* **PAGE EXTRACT**
==================================================
56:35 At this point I go through how I set a Twitter App within the API interface. This is a key part of the series where I take a look at the consumer keys and access token and access token secrets and where they’re at in the Twitter interface and how one needs to reset them if they just showed the keys on a stream (like I just did, shockers!)
57:55 Here I discuss and show where to setup the environment variables inside of Goland IDE to building and execution of the CLI. Once these are setup they’ll be the main mechanism I use in the IDE to test the CLI as I go through building out further features.
1:00:18 Updating the twitz config command to show the keys that we just added as environment variables. I set these up also with some string parsing and cutting off the end of the secrets so that the whole variable value isn’t shown but just enough to confirm that it is indeed a set configuration or environment variable.
1:16:53 At this point I work through some additional refactoring of functions to clean up some of the code mess that exists. Using Goland’s extract method feature and other tooling I work through several refactoring efforts that clean up the code.
==================================================
Dataset entries:
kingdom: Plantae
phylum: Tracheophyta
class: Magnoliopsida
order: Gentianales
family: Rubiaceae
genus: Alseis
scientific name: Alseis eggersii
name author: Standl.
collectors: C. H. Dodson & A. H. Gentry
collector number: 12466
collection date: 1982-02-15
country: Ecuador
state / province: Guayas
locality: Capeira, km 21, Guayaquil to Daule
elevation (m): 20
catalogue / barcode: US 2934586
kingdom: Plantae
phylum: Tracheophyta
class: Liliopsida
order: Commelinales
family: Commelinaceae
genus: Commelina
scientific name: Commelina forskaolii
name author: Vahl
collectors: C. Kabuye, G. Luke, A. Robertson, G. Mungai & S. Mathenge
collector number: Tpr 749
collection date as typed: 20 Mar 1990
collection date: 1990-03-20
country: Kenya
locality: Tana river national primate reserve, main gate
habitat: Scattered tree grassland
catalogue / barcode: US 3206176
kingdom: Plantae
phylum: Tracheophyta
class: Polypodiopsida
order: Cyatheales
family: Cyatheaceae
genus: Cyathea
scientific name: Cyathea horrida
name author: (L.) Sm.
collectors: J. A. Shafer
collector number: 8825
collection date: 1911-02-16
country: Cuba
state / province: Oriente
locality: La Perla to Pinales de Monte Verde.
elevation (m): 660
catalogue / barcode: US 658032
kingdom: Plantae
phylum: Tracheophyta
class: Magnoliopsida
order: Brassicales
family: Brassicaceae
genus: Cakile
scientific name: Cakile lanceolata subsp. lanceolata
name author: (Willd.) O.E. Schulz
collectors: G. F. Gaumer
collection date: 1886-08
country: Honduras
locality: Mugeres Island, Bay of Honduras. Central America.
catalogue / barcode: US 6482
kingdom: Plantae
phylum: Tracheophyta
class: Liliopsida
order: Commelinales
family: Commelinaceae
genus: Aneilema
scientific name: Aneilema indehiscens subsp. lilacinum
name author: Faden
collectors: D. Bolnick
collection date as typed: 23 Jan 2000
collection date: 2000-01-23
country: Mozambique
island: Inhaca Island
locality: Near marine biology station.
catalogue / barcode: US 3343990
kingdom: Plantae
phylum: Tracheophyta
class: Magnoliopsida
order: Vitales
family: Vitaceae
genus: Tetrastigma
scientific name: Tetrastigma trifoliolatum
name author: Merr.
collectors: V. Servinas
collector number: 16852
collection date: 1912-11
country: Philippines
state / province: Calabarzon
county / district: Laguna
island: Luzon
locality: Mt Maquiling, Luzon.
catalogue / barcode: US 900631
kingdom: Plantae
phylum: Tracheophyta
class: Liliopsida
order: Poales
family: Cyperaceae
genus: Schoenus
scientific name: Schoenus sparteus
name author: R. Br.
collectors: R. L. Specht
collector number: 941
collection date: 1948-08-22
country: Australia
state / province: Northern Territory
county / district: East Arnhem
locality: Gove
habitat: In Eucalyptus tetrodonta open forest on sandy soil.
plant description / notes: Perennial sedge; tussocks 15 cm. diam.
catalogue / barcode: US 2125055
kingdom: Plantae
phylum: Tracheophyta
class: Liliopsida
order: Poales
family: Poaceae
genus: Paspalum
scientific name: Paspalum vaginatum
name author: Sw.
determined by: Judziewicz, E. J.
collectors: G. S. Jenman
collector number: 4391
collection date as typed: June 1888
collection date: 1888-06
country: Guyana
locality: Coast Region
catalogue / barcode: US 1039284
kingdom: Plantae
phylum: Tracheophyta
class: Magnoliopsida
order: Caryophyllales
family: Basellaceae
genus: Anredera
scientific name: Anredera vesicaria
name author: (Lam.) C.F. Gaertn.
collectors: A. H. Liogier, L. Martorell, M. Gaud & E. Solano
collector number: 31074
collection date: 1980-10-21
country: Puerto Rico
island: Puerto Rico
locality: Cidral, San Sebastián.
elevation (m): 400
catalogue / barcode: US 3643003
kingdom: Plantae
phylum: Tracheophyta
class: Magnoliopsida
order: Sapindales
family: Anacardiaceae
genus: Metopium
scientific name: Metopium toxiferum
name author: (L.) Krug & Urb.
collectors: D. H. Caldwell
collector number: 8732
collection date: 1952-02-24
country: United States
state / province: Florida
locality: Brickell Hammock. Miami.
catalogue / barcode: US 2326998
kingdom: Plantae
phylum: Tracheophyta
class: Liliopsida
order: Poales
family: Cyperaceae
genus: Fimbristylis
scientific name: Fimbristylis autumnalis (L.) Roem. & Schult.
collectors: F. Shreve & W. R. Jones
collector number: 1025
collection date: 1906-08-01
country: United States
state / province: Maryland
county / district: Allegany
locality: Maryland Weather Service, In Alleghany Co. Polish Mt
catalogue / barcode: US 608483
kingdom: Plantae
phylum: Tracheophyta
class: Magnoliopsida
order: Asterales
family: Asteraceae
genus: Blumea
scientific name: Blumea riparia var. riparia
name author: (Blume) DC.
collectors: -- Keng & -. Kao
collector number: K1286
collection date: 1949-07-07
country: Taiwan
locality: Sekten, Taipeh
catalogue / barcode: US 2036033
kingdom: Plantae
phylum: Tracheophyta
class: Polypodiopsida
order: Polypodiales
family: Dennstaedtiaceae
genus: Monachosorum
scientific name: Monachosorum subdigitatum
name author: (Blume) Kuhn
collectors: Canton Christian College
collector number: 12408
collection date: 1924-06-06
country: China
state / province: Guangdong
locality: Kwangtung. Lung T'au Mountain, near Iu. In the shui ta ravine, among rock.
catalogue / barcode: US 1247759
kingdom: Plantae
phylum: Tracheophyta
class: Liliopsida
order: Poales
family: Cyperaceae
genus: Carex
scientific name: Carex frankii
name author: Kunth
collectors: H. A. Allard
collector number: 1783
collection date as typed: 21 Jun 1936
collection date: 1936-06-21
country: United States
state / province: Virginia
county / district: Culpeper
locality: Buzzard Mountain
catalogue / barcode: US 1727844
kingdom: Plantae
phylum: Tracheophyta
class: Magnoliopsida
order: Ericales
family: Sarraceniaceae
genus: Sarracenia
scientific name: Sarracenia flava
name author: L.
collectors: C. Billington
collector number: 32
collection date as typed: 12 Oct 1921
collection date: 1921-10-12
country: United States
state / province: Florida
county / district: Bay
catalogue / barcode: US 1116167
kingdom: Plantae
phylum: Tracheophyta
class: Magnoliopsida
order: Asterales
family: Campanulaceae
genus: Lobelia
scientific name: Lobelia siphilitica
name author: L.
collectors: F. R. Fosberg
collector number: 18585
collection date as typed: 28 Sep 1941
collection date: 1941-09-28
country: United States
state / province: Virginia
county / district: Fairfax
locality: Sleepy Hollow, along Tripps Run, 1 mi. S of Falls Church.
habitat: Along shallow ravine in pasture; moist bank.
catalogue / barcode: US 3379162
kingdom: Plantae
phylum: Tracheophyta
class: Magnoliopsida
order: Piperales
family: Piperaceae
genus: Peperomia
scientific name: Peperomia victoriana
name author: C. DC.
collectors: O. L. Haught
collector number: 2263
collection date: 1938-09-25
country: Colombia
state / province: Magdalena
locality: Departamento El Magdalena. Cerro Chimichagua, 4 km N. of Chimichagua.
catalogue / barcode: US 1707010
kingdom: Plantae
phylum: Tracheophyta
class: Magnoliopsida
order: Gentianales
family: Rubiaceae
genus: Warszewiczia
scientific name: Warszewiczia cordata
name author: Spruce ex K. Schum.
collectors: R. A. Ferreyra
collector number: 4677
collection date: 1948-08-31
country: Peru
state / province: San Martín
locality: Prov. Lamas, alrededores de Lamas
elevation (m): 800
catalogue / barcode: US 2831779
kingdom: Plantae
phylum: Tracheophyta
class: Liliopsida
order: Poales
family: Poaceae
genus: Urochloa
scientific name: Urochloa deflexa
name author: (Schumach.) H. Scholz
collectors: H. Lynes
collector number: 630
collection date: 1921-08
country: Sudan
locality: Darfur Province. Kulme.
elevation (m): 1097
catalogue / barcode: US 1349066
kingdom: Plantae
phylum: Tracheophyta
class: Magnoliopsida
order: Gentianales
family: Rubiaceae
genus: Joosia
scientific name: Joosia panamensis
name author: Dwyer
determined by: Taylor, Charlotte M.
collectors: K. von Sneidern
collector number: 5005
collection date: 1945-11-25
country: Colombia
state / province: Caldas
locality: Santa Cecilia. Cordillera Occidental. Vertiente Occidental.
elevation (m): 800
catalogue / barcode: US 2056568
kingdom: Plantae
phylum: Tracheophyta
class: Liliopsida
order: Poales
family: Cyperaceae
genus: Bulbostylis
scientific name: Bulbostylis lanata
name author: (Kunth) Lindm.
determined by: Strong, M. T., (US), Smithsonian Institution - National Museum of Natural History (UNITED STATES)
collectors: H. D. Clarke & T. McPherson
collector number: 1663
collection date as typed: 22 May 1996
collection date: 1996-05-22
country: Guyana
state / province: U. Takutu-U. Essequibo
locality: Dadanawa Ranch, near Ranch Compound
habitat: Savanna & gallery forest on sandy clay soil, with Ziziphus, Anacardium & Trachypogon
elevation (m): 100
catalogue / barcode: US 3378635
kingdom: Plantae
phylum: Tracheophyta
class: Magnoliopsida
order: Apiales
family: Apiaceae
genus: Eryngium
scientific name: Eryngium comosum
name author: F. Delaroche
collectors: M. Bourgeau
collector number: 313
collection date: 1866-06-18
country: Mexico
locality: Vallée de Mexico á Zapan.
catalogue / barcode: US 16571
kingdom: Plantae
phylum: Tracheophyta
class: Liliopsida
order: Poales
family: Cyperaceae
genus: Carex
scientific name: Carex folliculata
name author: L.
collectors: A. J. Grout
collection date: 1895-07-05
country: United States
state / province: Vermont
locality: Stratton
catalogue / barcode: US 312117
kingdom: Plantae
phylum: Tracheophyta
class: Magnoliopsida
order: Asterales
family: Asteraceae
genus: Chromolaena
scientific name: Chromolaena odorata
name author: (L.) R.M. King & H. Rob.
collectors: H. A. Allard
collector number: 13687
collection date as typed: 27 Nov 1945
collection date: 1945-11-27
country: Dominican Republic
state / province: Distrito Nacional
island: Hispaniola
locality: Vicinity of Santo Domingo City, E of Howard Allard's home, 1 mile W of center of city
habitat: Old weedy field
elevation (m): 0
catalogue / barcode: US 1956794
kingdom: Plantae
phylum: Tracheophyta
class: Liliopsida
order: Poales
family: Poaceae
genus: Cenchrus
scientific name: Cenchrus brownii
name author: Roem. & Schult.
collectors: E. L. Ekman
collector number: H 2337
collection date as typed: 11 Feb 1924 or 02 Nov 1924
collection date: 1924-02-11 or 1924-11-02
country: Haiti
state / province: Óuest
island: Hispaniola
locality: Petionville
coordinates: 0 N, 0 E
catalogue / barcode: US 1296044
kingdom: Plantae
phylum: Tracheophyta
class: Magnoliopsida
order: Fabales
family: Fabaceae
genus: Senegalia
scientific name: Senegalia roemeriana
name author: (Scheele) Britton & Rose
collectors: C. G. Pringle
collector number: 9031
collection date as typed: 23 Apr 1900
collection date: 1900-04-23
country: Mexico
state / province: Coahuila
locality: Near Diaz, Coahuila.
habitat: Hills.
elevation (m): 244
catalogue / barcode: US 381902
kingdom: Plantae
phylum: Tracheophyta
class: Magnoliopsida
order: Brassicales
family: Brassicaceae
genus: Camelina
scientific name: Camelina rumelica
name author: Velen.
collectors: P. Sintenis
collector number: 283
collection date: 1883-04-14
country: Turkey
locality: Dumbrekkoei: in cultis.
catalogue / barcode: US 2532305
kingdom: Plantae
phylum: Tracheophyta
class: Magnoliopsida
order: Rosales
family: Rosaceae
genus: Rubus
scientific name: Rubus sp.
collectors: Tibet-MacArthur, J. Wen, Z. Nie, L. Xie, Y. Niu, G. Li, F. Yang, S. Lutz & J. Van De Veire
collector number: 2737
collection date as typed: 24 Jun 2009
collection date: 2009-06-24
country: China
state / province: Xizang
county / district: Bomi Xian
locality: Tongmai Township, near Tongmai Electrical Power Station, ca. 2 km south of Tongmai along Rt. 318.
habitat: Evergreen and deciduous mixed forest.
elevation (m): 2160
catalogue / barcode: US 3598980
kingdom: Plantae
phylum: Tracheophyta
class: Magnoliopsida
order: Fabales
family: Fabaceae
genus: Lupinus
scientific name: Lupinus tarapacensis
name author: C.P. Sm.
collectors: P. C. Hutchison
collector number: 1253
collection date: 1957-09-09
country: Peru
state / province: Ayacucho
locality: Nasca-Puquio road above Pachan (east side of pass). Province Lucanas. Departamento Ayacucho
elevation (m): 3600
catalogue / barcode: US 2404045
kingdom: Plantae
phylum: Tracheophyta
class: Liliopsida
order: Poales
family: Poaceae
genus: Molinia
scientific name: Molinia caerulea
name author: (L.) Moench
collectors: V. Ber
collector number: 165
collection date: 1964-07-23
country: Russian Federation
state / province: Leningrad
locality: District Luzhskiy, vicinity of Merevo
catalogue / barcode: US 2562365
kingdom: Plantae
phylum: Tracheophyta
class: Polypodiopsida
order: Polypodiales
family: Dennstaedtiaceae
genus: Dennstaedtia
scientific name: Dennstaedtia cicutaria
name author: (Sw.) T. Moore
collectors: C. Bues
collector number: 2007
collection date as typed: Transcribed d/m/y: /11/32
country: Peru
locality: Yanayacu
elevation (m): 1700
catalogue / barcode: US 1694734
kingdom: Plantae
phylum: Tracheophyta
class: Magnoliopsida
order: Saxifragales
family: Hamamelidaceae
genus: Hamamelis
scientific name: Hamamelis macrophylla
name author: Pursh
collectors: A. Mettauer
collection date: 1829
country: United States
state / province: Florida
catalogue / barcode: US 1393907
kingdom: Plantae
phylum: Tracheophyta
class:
==================================================
* **WORK REQUEST**
Write what comes next in the video timestamp notes on building the twitz CLI in Goland, starting after the last entry shown. The dataset entries have no connection to the video timestamp notes.

* **REPLY**
1:23:17 Copying a build configuration in Goland. A handy little thing to know you can do when you have a bunch of build configuration options.
1:37:32 At this part of the video I look at the app-auth example in the code library, but I gotta add the caveat, I run into problems using the exact example. But I work through it and get to the first error messages that anybody would get to pending they’re using the same examples. I get them fixed however in the next session, this segment of the video however provides a basis for my pending PR’s and related work I’ll submit to the repo.
The remainder of the video is trying to figure out what is or isn’t exactly happening with the error.
I’ll include the working findem code in the next post on this series. Until then, watch the wrap up and enjoy!
1:59:20 Wrap up of video and upcoming stream schedule on Twitch.